Quantifying and combating zoonotic viruses poised for emergence: Using multiplex receptor screening and decoy engineering technologies.

Abstract

Viral discovery efforts have uncovered millions of zoonotic viruses across multiple continents, listed on the World Health Organization's pandemic risk register. Over two-thirds of these zoonotic viruses pose significant risks, are poised to infect humans, and expose the limitations of current reactive countermeasures, such as vaccines, monoclonal antibodies, and small-molecule antivirals. To mediate infection, these viruses must undergo significant adaptation and exploit specific receptors on human cells, causing "spillover events." Identifying which human receptors these zoonotic viruses utilize is crucial for assessing spillover risk, understanding viral tropism, and preparing for emergence-ultimately providing insights for pandemic preparedness, development of new antiviral therapeutics, and potentially saving many lives. However, we hypothesize that these advances will require a systemic understanding and scalable platform technologies on an unprecedented scale. Therefore, we propose and evaluate a new and unique paradigm shift toward proactive antiviral interventions centered on host-identified multivalent "decoy" receptor therapeutics that can impose high evolutionary barriers to resistance, even in convergent evolution scenarios. Specifically, we introduce a unified framework that integrates unique, unbiased high-throughput or multiplex receptor screening platforms with AI-driven design to guide the de novo engineering of pandemic-ready broad-spectrum decoys.
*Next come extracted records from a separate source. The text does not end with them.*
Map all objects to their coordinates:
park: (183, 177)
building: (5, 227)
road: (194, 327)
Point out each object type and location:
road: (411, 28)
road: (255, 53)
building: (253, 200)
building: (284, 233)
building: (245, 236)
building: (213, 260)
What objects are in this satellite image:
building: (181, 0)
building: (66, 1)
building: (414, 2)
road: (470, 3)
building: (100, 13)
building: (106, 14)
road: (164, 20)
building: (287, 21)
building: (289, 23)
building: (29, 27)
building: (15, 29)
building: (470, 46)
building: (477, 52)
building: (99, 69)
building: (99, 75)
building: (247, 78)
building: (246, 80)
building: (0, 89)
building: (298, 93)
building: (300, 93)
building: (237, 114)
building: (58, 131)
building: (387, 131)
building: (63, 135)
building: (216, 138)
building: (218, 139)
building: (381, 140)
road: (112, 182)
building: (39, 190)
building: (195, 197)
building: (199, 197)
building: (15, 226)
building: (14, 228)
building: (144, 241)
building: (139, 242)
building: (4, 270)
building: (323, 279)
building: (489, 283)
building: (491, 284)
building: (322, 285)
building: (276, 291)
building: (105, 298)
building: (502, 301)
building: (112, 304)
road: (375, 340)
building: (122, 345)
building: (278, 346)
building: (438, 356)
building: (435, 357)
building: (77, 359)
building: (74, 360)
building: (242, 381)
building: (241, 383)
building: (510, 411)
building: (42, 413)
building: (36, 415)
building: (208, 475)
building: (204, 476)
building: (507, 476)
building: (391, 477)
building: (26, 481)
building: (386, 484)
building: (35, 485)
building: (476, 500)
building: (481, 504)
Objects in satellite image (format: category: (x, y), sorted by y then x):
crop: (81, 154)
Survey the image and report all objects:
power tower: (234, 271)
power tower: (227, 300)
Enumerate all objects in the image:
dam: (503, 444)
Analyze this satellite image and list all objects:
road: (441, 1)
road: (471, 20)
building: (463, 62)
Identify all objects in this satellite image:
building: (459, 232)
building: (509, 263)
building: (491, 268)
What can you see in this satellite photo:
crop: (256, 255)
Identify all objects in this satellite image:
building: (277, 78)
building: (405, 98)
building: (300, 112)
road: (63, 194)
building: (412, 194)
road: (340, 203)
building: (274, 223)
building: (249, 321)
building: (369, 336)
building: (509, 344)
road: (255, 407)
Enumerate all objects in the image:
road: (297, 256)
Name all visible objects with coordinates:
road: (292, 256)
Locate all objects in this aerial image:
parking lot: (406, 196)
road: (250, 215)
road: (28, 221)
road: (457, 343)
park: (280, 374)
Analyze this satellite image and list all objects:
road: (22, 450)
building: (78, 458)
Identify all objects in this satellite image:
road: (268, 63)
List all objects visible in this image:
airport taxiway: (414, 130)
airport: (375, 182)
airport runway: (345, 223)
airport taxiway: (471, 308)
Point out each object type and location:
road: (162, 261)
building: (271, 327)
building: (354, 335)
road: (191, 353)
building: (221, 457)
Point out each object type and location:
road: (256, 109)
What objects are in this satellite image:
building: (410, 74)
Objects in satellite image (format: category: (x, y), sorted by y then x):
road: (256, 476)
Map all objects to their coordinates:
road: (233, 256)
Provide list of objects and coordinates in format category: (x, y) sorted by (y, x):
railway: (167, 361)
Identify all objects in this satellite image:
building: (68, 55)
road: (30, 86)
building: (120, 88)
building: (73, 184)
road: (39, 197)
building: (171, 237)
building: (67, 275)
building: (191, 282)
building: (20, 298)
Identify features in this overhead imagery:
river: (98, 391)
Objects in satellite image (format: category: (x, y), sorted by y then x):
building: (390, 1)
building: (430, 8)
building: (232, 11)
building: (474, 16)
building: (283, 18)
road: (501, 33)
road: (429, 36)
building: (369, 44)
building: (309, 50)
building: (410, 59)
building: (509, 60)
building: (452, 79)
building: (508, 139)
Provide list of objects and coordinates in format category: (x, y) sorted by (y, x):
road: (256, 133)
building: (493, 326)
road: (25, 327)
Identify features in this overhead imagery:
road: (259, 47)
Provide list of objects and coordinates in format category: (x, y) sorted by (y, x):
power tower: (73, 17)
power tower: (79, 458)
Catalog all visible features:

We also discuss prominent modular engineering strategies that can translate mere molecular affinities into the avidity necessary for potent pan-viral prophylaxis and therapy. The overall integrated pipeline proposed is expected to facilitate the preemptive development of robust countermeasures that will fundamentally reshape our approach to quantifying and combating known and future zoonotic viral threats.